Saturday, May 19, 2012

the art of the deal


[why this post?  because sometimes it's fun to try and see if i can turn the little everyday nothins' into somethin']


one of the problems with being a middle-aged boyhound is that the really choice targets tend to suffer from the misconception that they hold all the power, a delusion which is only reinforced by all the desperate daddies out there, and one which must be broken if (for me, anyway) full enjoyment is to be gained from the experience.

the truth is, daddies, they need you just as much as you need them--it's just a matter of getting them to understand this.

in gaining the necessary upper hand, i've found the guttermorality indifference technique to be invaluable, coupled with a little advice i once got from good ol' uncle don way back when i was a lad:

"when it comes to any deal, mike, you gotta care, but not too much."

of course, uncle don would be rolling in his urn if he had any idea how i'm using that advice today, but whatever--here's a recent case in point.



now, right off the bat, there are at least two things in the above that would normally disqualify this boy from consideration, but the accompanying picture tells me he is so totally up my alley in every possible way (and yours too, trust me)--plus he's far away, short on time and lives with roommates--that i'm willing to give him the car.

the blindfold?  that's something else entirely, because it implies a degree of anonymity that's generally a dealbreaker for me, no matter how hot they are.  so i ask him.


and, sure enough


i do the pleasure/pain equation.  he's hot and wild enough that it'll probably be good even without my mouth getting anywhere near his.  but he's also obviously used to calling the shots with the old guys, and i decide if i can't change that--put a dent in his bubble, alter the balance of power a little--i'm willing to walk away.  plus, his replies are coming back so quick, i sense a weakness in his position.  i wait five minutes, hit him back with


well, you can practically hear the howls of disbelief all the way from torrance--this is not a boy who's accustomed to being turned down, especially by the likes of me.

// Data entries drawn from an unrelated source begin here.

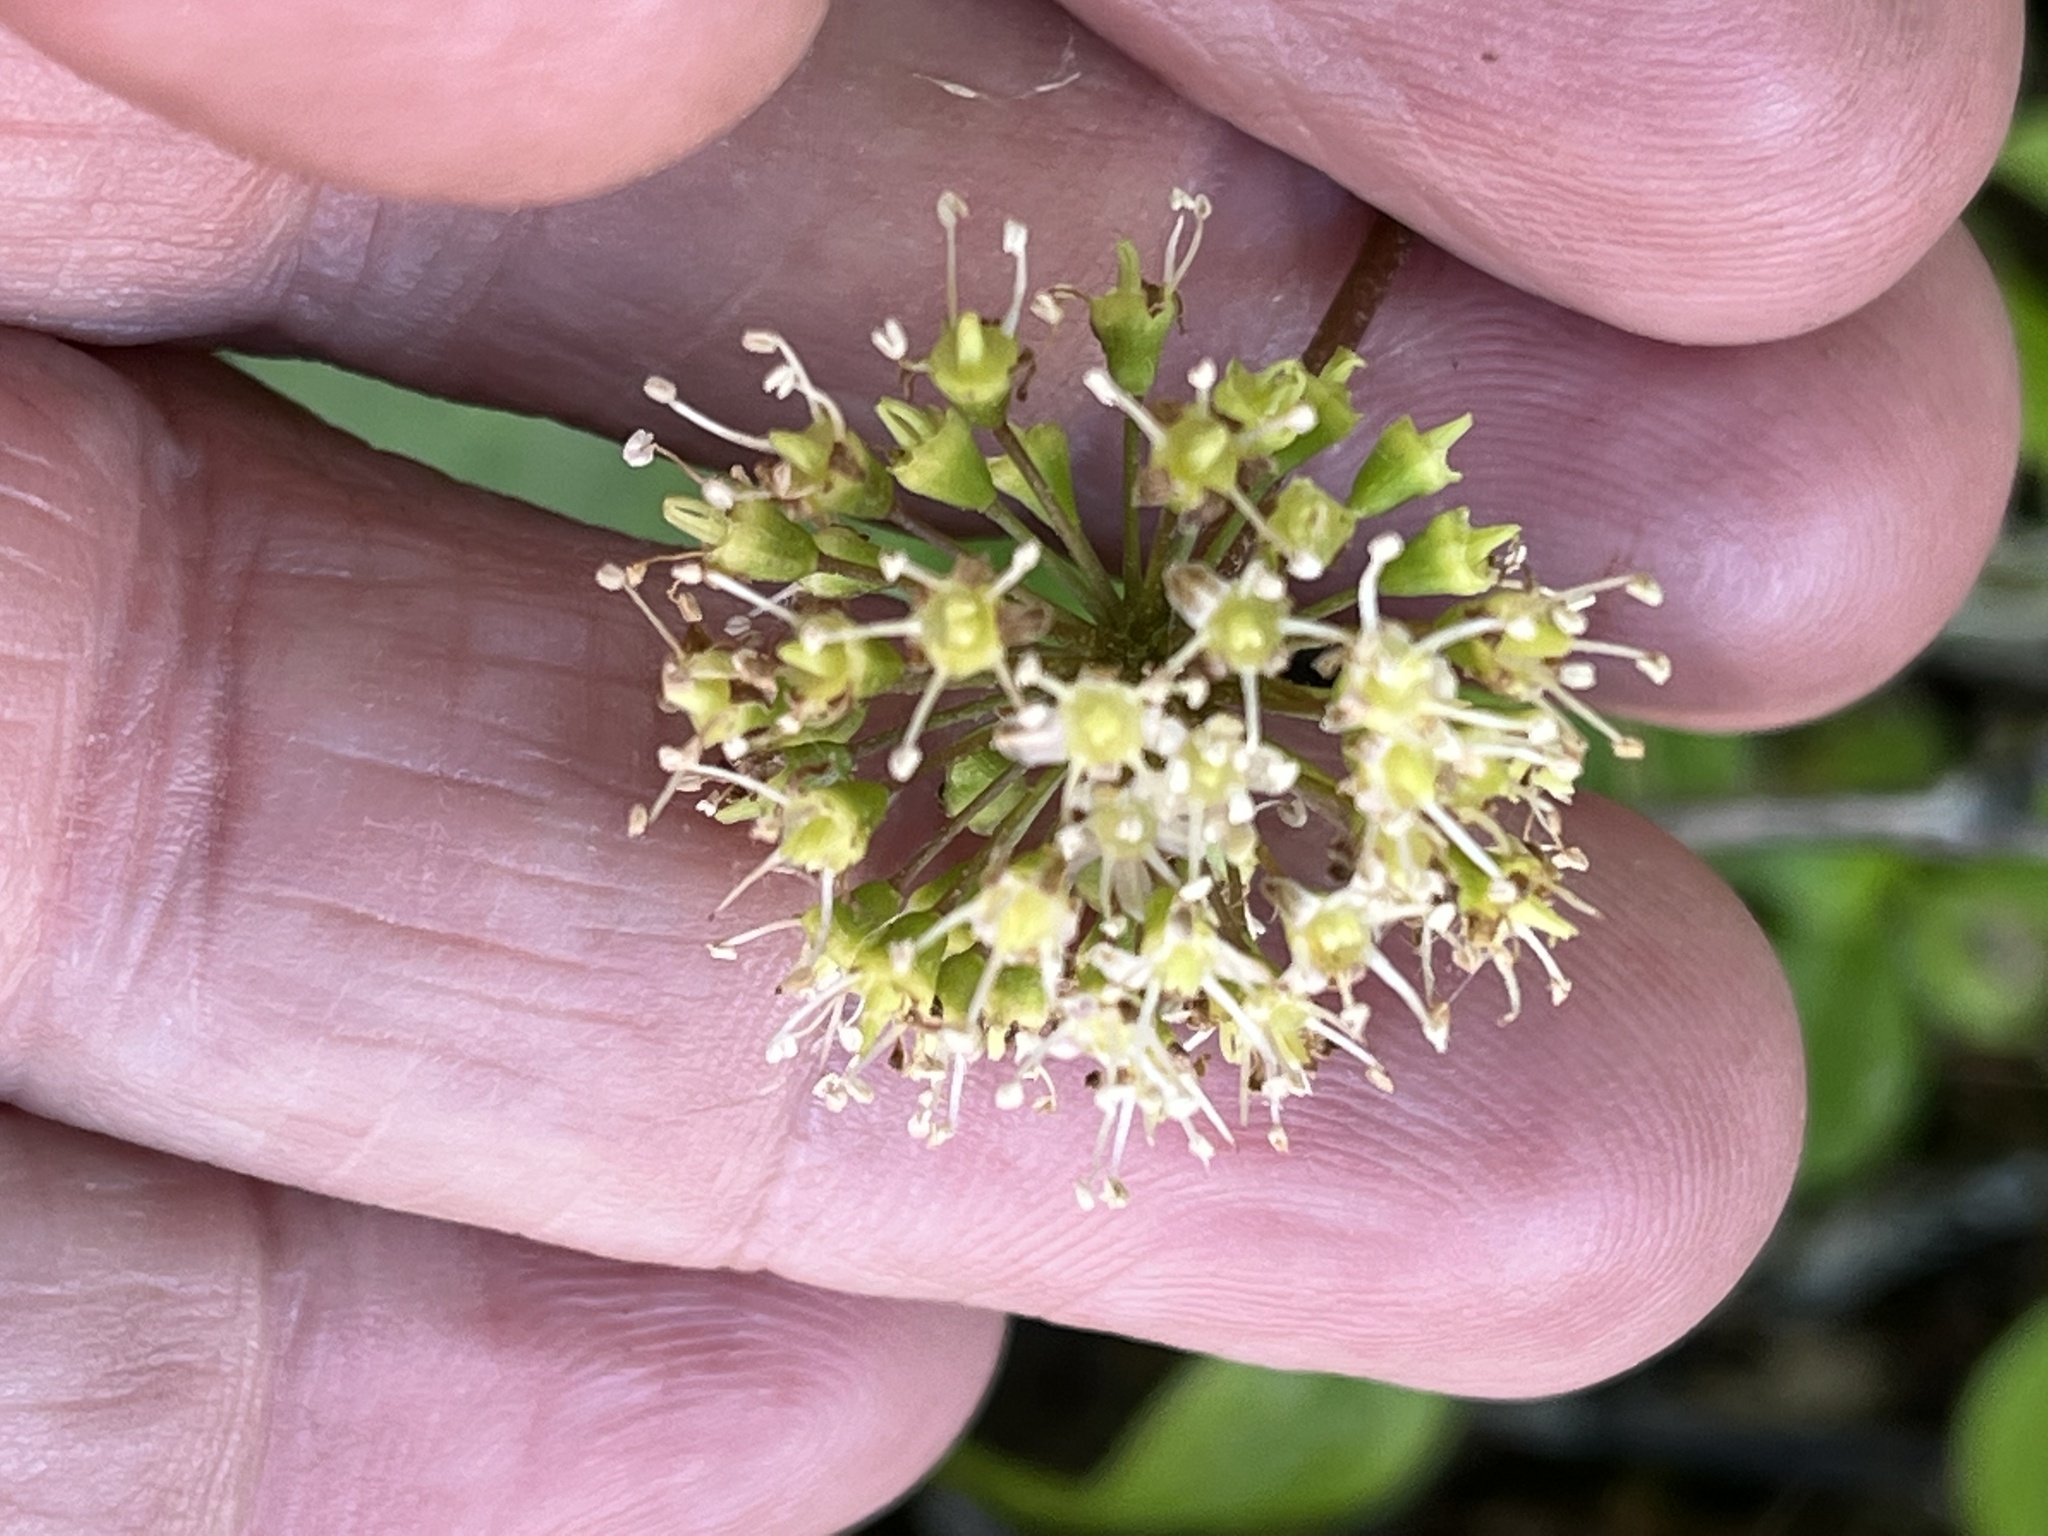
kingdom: Plantae
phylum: Tracheophyta
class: Magnoliopsida
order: Apiales
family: Araliaceae
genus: Aralia
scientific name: Aralia nudicaulis
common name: Wild sarsaparilla
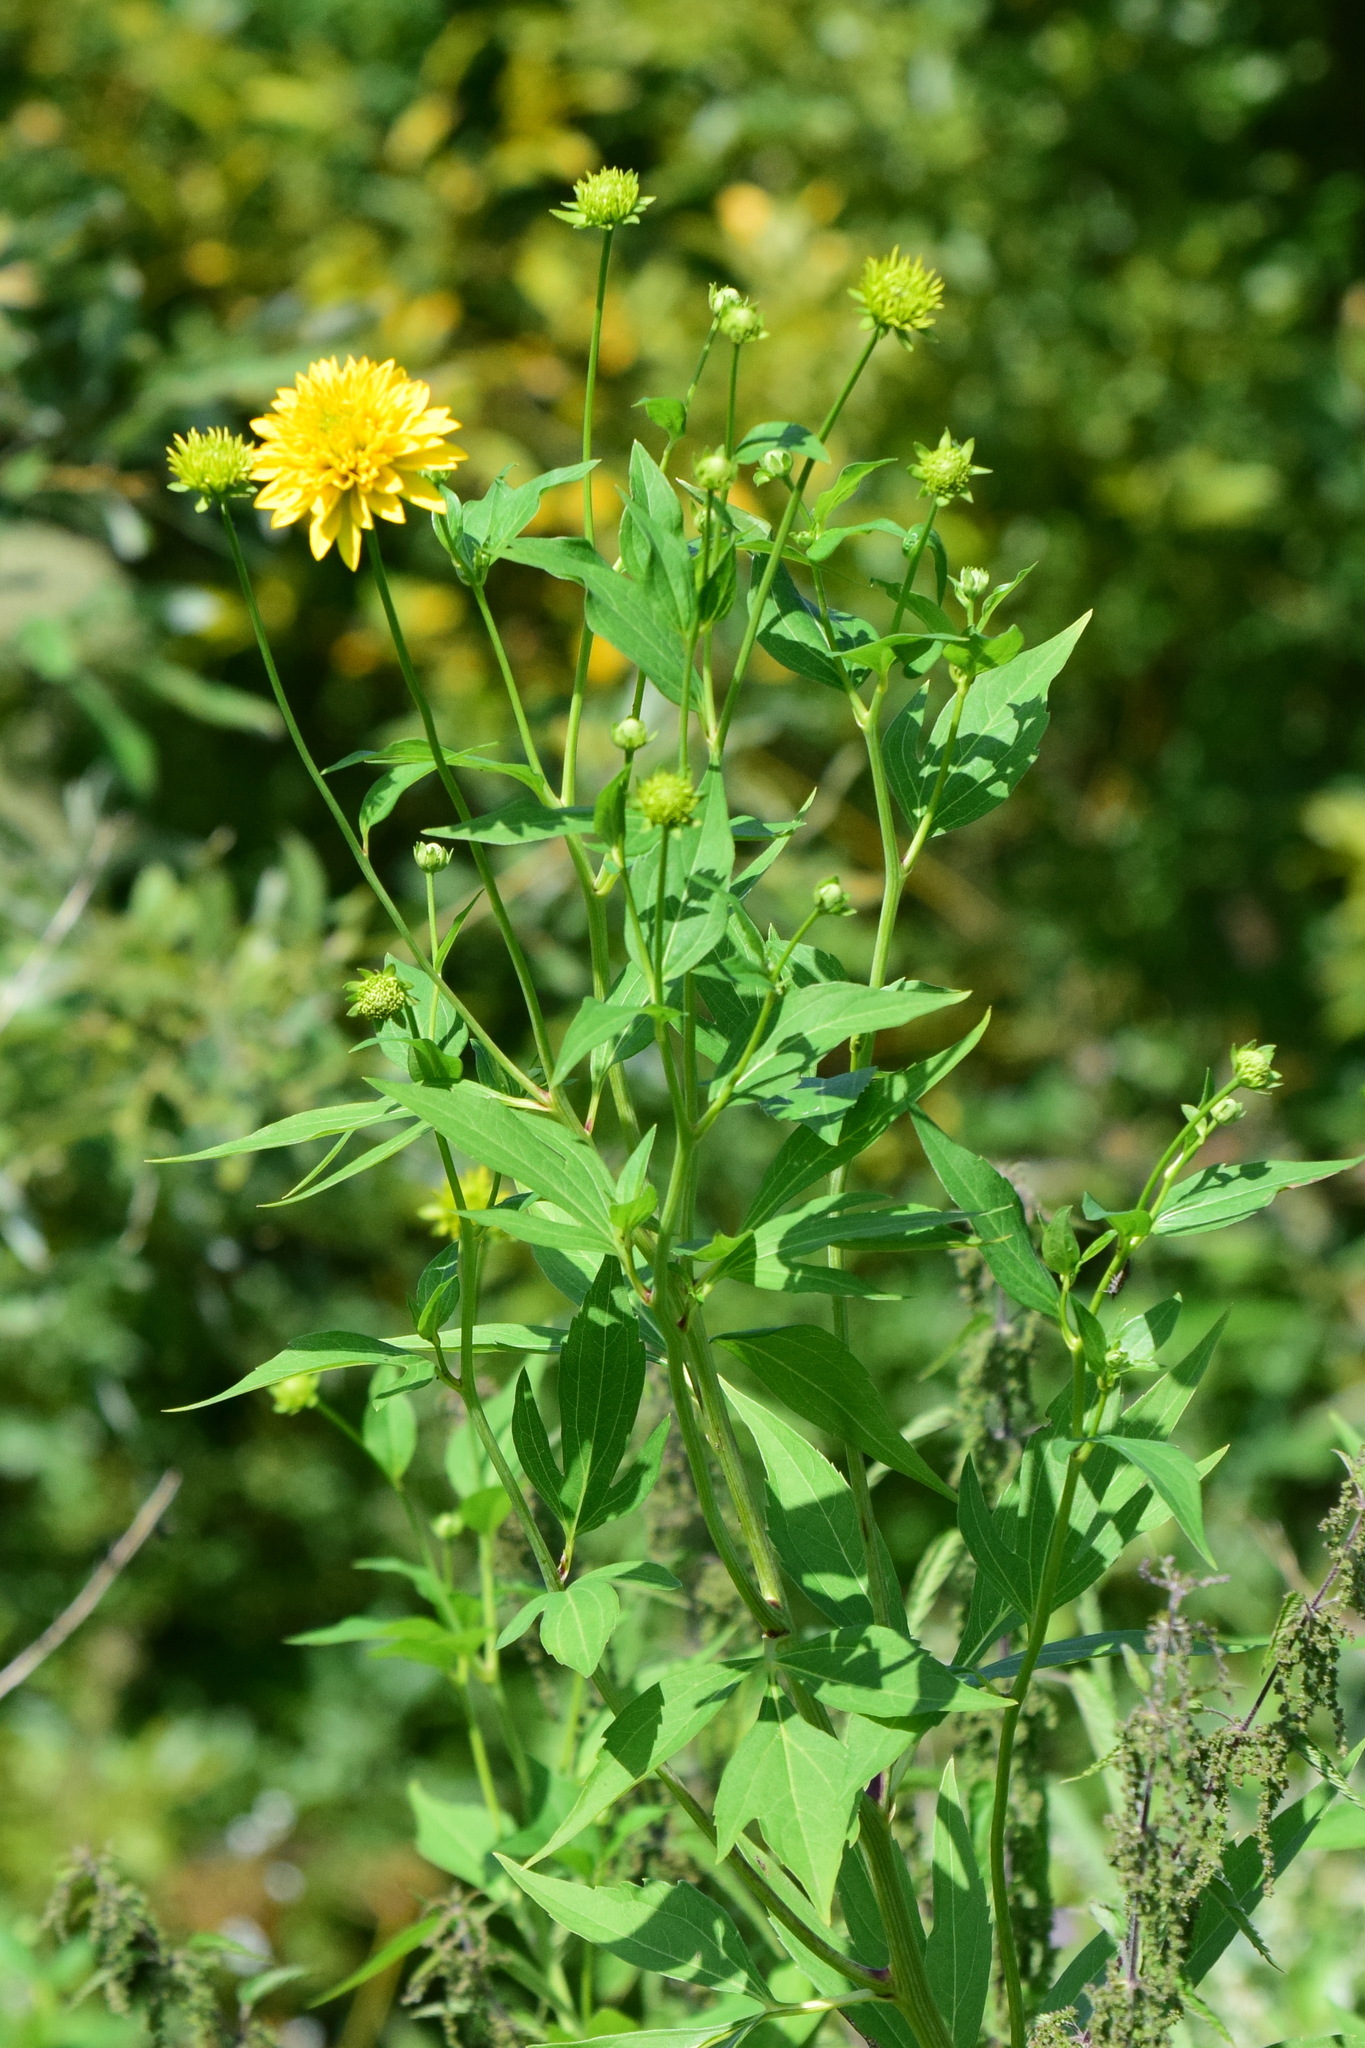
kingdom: Plantae
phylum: Tracheophyta
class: Magnoliopsida
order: Asterales
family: Asteraceae
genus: Rudbeckia
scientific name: Rudbeckia laciniata
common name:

mercy kissing?  i don't think so.  besides, kid's tipped his hand--he wants it more than me.


and, just like that, he gives it up.


i magnanimously agree to come down, just so long as he understands that i expect him to hold up his end of the deal.  but he can't resist one more try for the upper hand.

nope.


and, you know what?  he did.


sorry, readers--if i have to suffer, then so do you


because, really, following a blog is all about living vicariously through its author as he traverses the ups and downs of his endlessly glamorous and fascinating life, right?

yeah, unless you come here--then, all you get is another installment of the mistake who will not die.




i'm thinking if i could figure out a way to connect with my fellow victims (because they have to be legion), maybe between us we could scrape up enough cash for the coffin and silver dildo it'd take to put this beast to rest.

a craigslist ad should do it, complete with picture and vivid description.

could i be that mean?  at this point, i'm thinking yeah, i could.  i'll keep you posted.

Tuesday, May 15, 2012

my magic wand opens many doors


so tonight i'm doing a little mild surfing of one of my favored hookup sites preparatory to heading off to bed, and, there amongst the tired regulars, i spot a fresh new face.

what's extra-adorable about this 24-year-old's profile is that he's got it all done up in a harry potter motif, which totally complements his insistence that, unlike all us depraved sex pigs, he's new to the game and is just looking to chat and make friends.

uh-huh.

so, consistent with my duties as self-appointed welcoming committee for the newbies, i fire off a quick, friendly email warning him that no one on the site is to be trusted but me, and move on.  (this little gambit is generally ignored about 90% of the time, but i persist because it's the 10% who reply that keeps things interesting--god, i really should be an insurance salesman.)

this one hits me back, we chat innocently a few minutes, and, outta several face pics i keep on hand, i text him the one i figure will most closely fit his needs, and the following exchange occurs:


yeah, looming over him.


and outta the mouth of this babe in his lil' dumbledore t-shirt, here it comes, pretty much as i'd expected:


he's far away so he probably won't, and if he does we won't do most of the above, but it just goes to show that when it comes to boys these days, a top who's been around can almost always can judge a book by its cover.

and really, i should probably stop bitching about the decline of the american family and thank the sexual revolution for sending all these lost, daddyless boys my way.

but i can't quite bring myself to do it.